**Records supplied**:
==*==

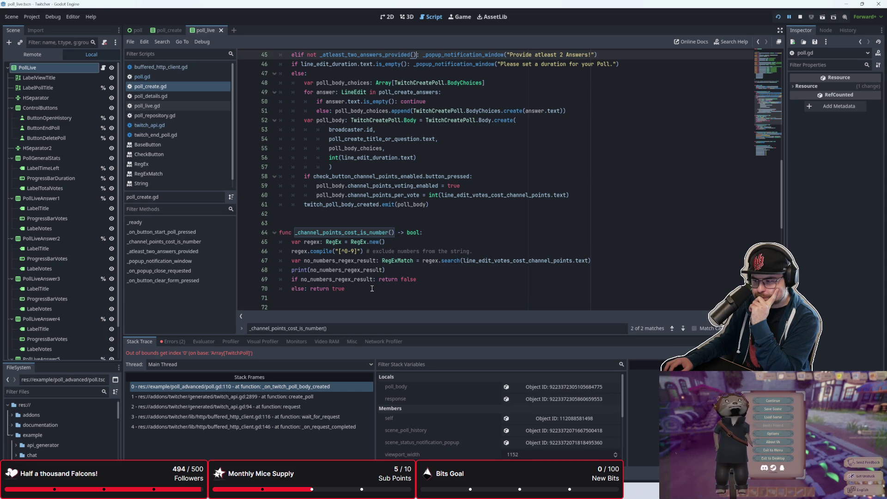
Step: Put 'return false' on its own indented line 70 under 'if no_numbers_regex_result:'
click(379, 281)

==*==

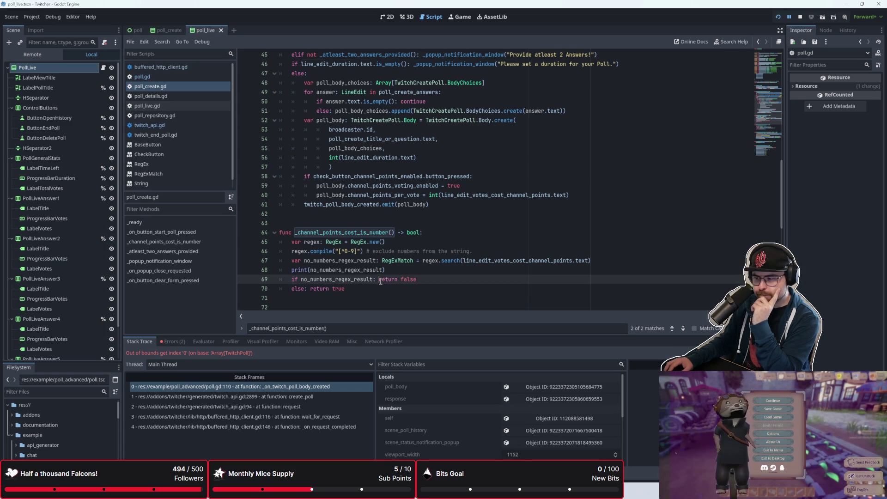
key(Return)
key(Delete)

==*==

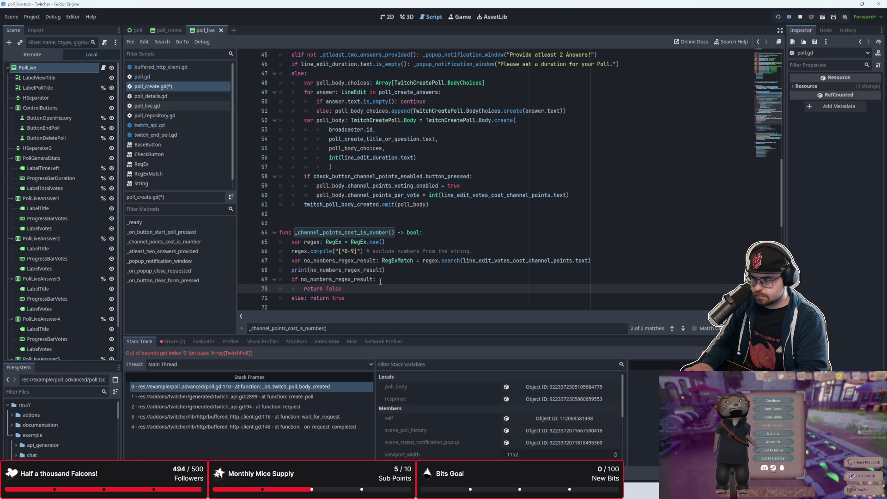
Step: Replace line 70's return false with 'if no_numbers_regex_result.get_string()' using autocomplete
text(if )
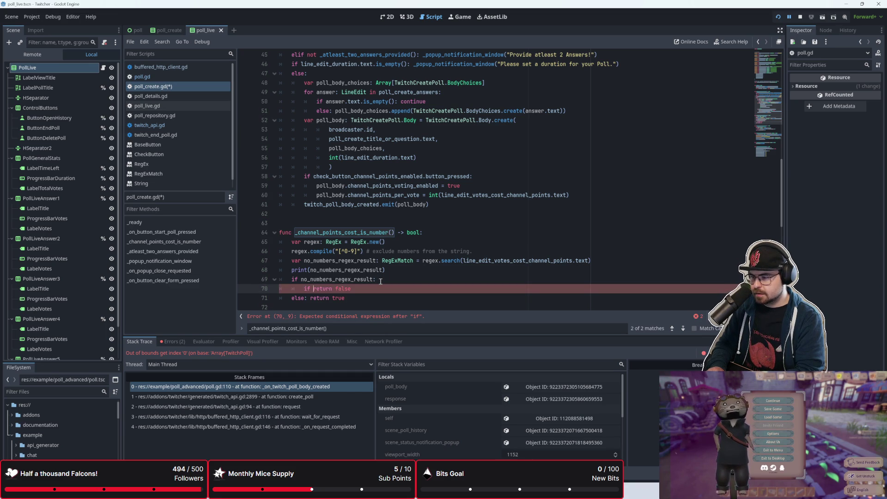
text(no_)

==*==

**What the exercise asks**: Using the entries above, give again exactly the lines from the line holding "Step: Put 'return" through the line holding "click(379, 281)". Include both end lines and nothing else.

**Answer space**:
Step: Put 'return false' on its own indented line 70 under 'if no_numbers_regex_result:'
click(379, 281)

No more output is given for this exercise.